Aklında binlerce soru işaretiyle yapayalnız kalmıştı. Ne düşünse, ne sorsa yarım kalıyordu. Neden ? Diye bile sormamıştı. Neyi değiştirirdiki zaten o gitmek istemişti. Ve gitmişti. Dört yıllık ilişkiyi bir anda silkeleyip atmıştı.

Odamın kapısı büyük bir gürültüyle açıldı. Çığlık çığlığa bağırıyordu Sema.”Bahar, Bahar.” Sadece başımı kaldırdım. Ne söyleyecegini tahmin ediyordum. Bugün atama sonuçları açıklanacaktı. “Söyle hangi diyar hangi cihan ?”

Yatağımın üzerine çıkıp zıplamaya başladı. Aklını kaçırmış gibiydi. ” Kızım Bahar yaşadık yaşadık Allah’ım inanamıyorum nasıl mutluyum bilemezsin bir anda oturup ellerini semaya açtı.” Rabbim sana Hamd olsun.

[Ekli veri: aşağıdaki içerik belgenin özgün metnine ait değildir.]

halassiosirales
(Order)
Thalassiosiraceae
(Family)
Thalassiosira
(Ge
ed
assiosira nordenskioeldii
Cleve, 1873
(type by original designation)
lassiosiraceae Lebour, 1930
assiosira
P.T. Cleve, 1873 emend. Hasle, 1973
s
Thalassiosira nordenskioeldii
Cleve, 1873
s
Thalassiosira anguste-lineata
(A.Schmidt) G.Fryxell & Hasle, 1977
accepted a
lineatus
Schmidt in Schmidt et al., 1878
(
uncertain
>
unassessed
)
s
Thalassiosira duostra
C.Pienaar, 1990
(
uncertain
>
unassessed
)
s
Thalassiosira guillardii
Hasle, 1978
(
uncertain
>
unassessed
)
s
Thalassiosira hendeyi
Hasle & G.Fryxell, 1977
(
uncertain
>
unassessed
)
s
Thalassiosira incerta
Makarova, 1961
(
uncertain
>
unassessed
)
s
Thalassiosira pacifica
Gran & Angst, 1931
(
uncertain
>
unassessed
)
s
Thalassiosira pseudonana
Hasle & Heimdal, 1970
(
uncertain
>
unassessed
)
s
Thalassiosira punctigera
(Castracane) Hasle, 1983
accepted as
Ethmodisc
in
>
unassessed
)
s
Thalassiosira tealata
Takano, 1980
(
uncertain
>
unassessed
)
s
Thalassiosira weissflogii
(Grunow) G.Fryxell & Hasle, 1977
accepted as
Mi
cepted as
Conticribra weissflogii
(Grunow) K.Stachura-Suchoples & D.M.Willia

Amin.” Diyede ekleyip yüzüne sürdü ellerini. Kaşlarımı çatıp dogruldum yatakta. “Kafayımı yedin kızım ne oluyorsun ?”

Bir anda beni sarsmaya başladı. Ardından da sarıldı. İyice şüphelenmiştim.

” Ne oluyor ya ?”

Yataktan fırlayıp ayaga kalktı. Ellerini iki yana açtı.” Sen ve ben Bursa Orhan Gazi ilk öğretim okuluna atandık sen sınıf öğretmeni ben okul öncesi öğretmeni olarak.” Dedi Sema.

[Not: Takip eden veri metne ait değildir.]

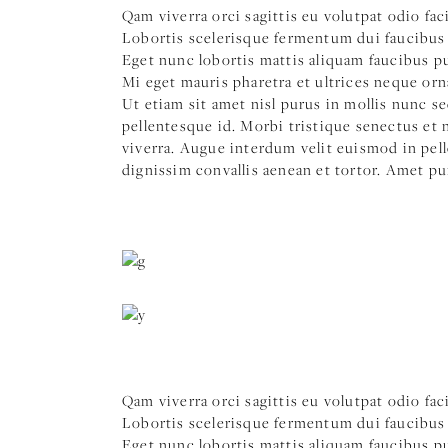
Qam viverra orci sagittis eu volutpat odio fac
Lobortis scelerisque fermentum dui faucibus 
Eget nunc lobortis mattis aliquam faucibus pur
Mi eget mauris pharetra et ultrices neque orn
Ut etiam sit amet nisl purus in mollis nunc s
pellentesque id. Morbi tristique senectus et
viverra. Augue interdum velit euismod in pell
dignissim convallis aenean et tortor. Amet pu
Qam viverra orci sagittis eu volutpat odio fac
Lobortis scelerisque fermentum dui faucibus 
Eget nunc lobortis mattis aliquam faucibus pur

Kulakları doğrumu duyuyordu. İkimiz, hemde aynı okula. Şaşkınlıktan öylece kalmıştım. Sema’nın Bahar demesiyle gözlerimi çevirdim. “Emin misin ? Nasıl olur ikimiz birden hemde aynı okula.”

Koşarak gidip çantasını getirdi.  İçinden çıkardığı kağıtları okumaya başladı. Ayaga kalkıp elinden aldım. Göz attım. Gerçekten doğruydu.

Yüzünde kocaman bir gülümsemeyle Bahar’a bakıyordu Sema. Kağıtları komedinin üzerine bıraktı. Saçlarını elleriyle tarayıp omzuna attı Bahar. Pür dikkat izliyordu Sema. “Toplan kızım gidiyoruz .”

“Ne ?”dedi şaşkınlıktan açılan gözleriyle.” Daha görev vaktimize bir ay var şimdi gidip ne yapacağız yavrum.”

Bıkkınlıkla yatağına oturdu Bahar. ” Burda ne yapacağız Sema ? Ne ana var. Ne baba, ne yar sende benden parlak değilsin.” Dedi Bahar. ” Sema’da Bahar gibi çöktü yatağa. ” Haklısın “

“Hadi her şeyimizi toplayalım İstanbul’a bir daha dönmeyi düşünmüyorum. ” Dedi Bahar.

“Peki bu ev ne olacak satacak mısın ?”

“Asla !”

Başımı kaldırıp eve, evine baktı. Her yeri anı dolu evine…

“Olur da bir gün çocuklarım olursa. İlerde çok ilerde belki yirmi otuz yıl sonra ailemi sorduklarında onları buraya getirim.” gözlerinden yaşlar inmeye başlamıştı. Sema Bahar’a sıkıca sarıldı. “Yavrum sen nereye ben oraya benim senden başka can yoldaşım yok. Seni asla bırakmam sülük gibiyim ben bilirsin ?”

Sema’nın sözüne gülmüştü.” Seni alacak adama acıyorum kuzu adam senden bıksa bela olursun başına.” Dedi Bahar.

“Hoşt o adama, bulmuş benim gibisini ne daha ne istiyor.” Diyerek omuz silkti Sema. Çokta tındı ona zaten.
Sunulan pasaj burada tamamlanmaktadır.